Dataset extract
──────────
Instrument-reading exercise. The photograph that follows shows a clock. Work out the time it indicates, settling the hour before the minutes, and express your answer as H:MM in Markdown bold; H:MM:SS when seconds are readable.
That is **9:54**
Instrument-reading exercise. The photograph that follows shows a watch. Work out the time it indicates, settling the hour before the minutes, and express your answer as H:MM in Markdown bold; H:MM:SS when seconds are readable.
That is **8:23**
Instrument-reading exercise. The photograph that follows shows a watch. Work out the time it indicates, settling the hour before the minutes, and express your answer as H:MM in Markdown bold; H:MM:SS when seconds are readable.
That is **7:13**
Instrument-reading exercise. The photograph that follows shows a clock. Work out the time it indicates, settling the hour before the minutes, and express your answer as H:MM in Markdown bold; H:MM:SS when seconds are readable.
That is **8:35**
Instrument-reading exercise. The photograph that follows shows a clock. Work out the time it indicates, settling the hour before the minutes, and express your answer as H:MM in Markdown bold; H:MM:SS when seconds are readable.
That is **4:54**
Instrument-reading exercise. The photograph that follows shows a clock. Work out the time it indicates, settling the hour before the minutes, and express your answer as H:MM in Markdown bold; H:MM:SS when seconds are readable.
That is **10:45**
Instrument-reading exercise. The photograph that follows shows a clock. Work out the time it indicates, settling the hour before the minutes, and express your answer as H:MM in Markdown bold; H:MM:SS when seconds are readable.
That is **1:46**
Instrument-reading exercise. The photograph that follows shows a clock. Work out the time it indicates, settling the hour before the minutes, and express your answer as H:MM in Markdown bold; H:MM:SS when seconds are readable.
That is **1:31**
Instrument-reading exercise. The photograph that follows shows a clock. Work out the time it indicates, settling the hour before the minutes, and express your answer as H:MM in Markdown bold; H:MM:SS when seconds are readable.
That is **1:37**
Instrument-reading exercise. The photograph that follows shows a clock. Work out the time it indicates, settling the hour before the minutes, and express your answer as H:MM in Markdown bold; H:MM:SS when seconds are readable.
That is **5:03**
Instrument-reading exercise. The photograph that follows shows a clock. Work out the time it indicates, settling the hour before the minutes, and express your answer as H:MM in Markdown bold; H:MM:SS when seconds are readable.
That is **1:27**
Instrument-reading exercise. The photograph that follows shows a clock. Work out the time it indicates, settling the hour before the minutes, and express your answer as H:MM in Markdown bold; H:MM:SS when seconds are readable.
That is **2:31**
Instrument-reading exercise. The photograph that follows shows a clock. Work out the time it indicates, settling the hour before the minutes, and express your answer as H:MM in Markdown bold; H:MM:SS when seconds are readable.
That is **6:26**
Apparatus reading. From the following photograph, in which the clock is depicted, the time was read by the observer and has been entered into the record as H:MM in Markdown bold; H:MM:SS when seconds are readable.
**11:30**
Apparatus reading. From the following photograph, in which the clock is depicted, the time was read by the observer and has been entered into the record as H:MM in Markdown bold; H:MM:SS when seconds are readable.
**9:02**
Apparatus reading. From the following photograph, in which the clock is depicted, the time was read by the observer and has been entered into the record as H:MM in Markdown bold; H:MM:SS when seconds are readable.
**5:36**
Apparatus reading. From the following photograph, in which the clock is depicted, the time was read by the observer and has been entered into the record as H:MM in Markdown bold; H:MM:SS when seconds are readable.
──────────
What you should do
Retype all of the records above, line for line, with every word and mark kept the same.

Final result
Instrument-reading exercise. The photograph that follows shows a clock. Work out the time it indicates, settling the hour before the minutes, and express your answer as H:MM in Markdown bold; H:MM:SS when seconds are readable.
That is **9:54**
Instrument-reading exercise. The photograph that follows shows a watch. Work out the time it indicates, settling the hour before the minutes, and express your answer as H:MM in Markdown bold; H:MM:SS when seconds are readable.
That is **8:23**
Instrument-reading exercise. The photograph that follows shows a watch. Work out the time it indicates, settling the hour before the minutes, and express your answer as H:MM in Markdown bold; H:MM:SS when seconds are readable.
That is **7:13**
Instrument-reading exercise. The photograph that follows shows a clock. Work out the time it indicates, settling the hour before the minutes, and express your answer as H:MM in Markdown bold; H:MM:SS when seconds are readable.
That is **8:35**
Instrument-reading exercise. The photograph that follows shows a clock. Work out the time it indicates, settling the hour before the minutes, and express your answer as H:MM in Markdown bold; H:MM:SS when seconds are readable.
That is **4:54**
Instrument-reading exercise. The photograph that follows shows a clock. Work out the time it indicates, settling the hour before the minutes, and express your answer as H:MM in Markdown bold; H:MM:SS when seconds are readable.
That is **10:45**
Instrument-reading exercise. The photograph that follows shows a clock. Work out the time it indicates, settling the hour before the minutes, and express your answer as H:MM in Markdown bold; H:MM:SS when seconds are readable.
That is **1:46**
Instrument-reading exercise. The photograph that follows shows a clock. Work out the time it indicates, settling the hour before the minutes, and express your answer as H:MM in Markdown bold; H:MM:SS when seconds are readable.
That is **1:31**
Instrument-reading exercise. The photograph that follows shows a clock. Work out the time it indicates, settling the hour before the minutes, and express your answer as H:MM in Markdown bold; H:MM:SS when seconds are readable.
That is **1:37**
Instrument-reading exercise. The photograph that follows shows a clock. Work out the time it indicates, settling the hour before the minutes, and express your answer as H:MM in Markdown bold; H:MM:SS when seconds are readable.
That is **5:03**
Instrument-reading exercise. The photograph that follows shows a clock. Work out the time it indicates, settling the hour before the minutes, and express your answer as H:MM in Markdown bold; H:MM:SS when seconds are readable.
That is **1:27**
Instrument-reading exercise. The photograph that follows shows a clock. Work out the time it indicates, settling the hour before the minutes, and express your answer as H:MM in Markdown bold; H:MM:SS when seconds are readable.
That is **2:31**
Instrument-reading exercise. The photograph that follows shows a clock. Work out the time it indicates, settling the hour before the minutes, and express your answer as H:MM in Markdown bold; H:MM:SS when seconds are readable.
That is **6:26**
Apparatus reading. From the following photograph, in which the clock is depicted, the time was read by the observer and has been entered into the record as H:MM in Markdown bold; H:MM:SS when seconds are readable.
**11:30**
Apparatus reading. From the following photograph, in which the clock is depicted, the time was read by the observer and has been entered into the record as H:MM in Markdown bold; H:MM:SS when seconds are readable.
**9:02**
Apparatus reading. From the following photograph, in which the clock is depicted, the time was read by the observer and has been entered into the record as H:MM in Markdown bold; H:MM:SS when seconds are readable.
**5:36**
Apparatus reading. From the following photograph, in which the clock is depicted, the time was read by the observer and has been entered into the record as H:MM in Markdown bold; H:MM:SS when seconds are readable.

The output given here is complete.